● **What you need to do**
Pictures must not appear in the copy. Restate exactly the lines below from the one with "and that the" through the one with "combed ringspun cotton, 25% rayon", inclusive.

● **Dataset entries**
------------------------------------------------------------

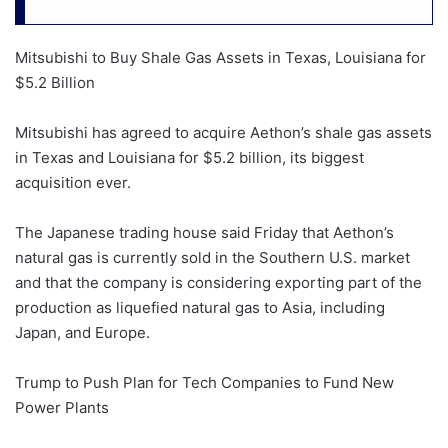
Mitsubishi to Buy Shale Gas Assets in Texas, Louisiana for
$5.2 Billion
Mitsubishi has agreed to acquire Aethon’s shale gas assets
in Texas and Louisiana for $5.2 billion, its biggest
acquisition ever.
The Japanese trading house said Friday that Aethon’s
natural gas is currently sold in the Southern U.S. market
and that the company is considering exporting part of the
production as liquefied natural gas to Asia, including
Japan, and Europe.
Trump to Push Plan for Tech Companies to Fund New
Power Plants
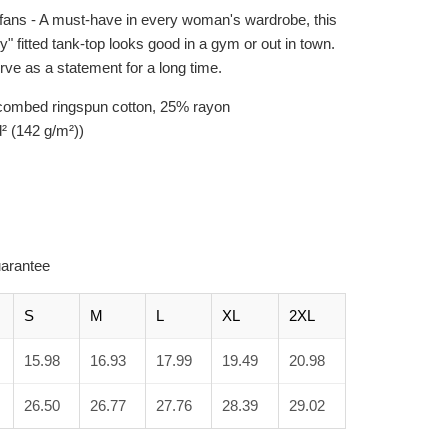
fans - A must-have in every woman's wardrobe, this
 fitted tank-top looks good in a gym or out in town.
serve as a statement for a long time.
 combed ringspun cotton, 25% rayon
d² (142 g/m²))
arantee
S
M
L
XL
2XL
15.98
16.93
17.99
19.49
20.98
26.50
26.77
27.76
28.39
29.02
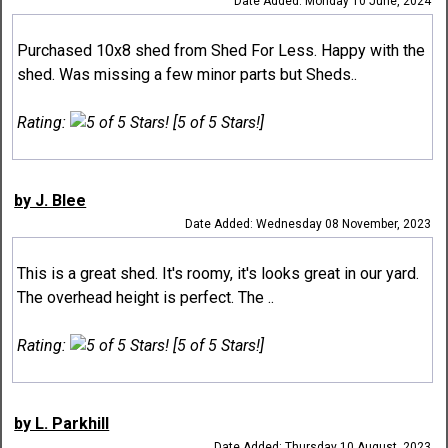
Date Added: Monday 10 June, 2024
Purchased 10x8 shed from Shed For Less. Happy with the
shed. Was missing a few minor parts but Sheds..
Rating:
[5 of 5 Stars!]
by J. Blee
Date Added: Wednesday 08 November, 2023
This is a great shed. It's roomy, it's looks great in our yard.
The overhead height is perfect. The ..
Rating:
[5 of 5 Stars!]
by L. Parkhill
Date Added: Thursday 10 August, 2023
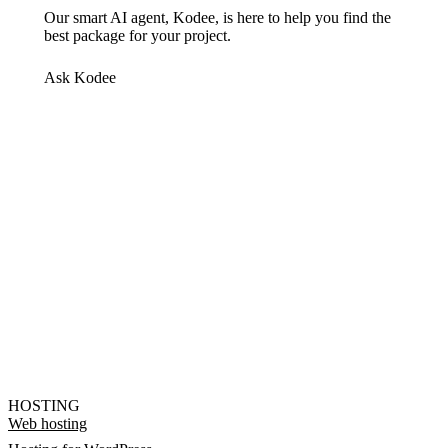
Our smart AI agent, Kodee, is here to help you find the
best package for your project.
Ask Kodee
HOSTING
Web hosting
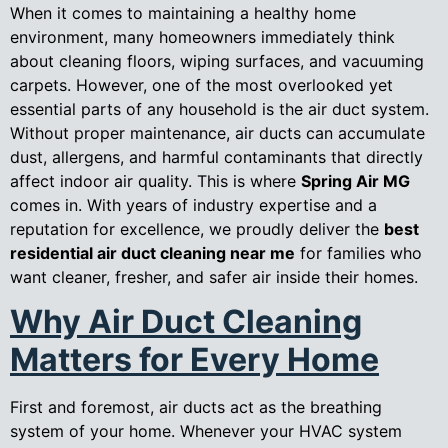
When it comes to maintaining a healthy home
environment, many homeowners immediately think
about cleaning floors, wiping surfaces, and vacuuming
carpets. However, one of the most overlooked yet
essential parts of any household is the air duct system.
Without proper maintenance, air ducts can accumulate
dust, allergens, and harmful contaminants that directly
affect indoor air quality. This is where
Spring Air MG
comes in. With years of industry expertise and a
reputation for excellence, we proudly deliver the
best
residential air duct cleaning near me
for families who
want cleaner, fresher, and safer air inside their homes.
Why Air Duct Cleaning
Matters for Every Home
First and foremost, air ducts act as the breathing
system of your home. Whenever your HVAC system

------------------------------------------------------------

● **Answer section**
and that the company is considering exporting part of the
production as liquefied natural gas to Asia, including
Japan, and Europe.
Trump to Push Plan for Tech Companies to Fund New
Power Plants
fans - A must-have in every woman's wardrobe, this
 fitted tank-top looks good in a gym or out in town.
serve as a statement for a long time.
 combed ringspun cotton, 25% rayon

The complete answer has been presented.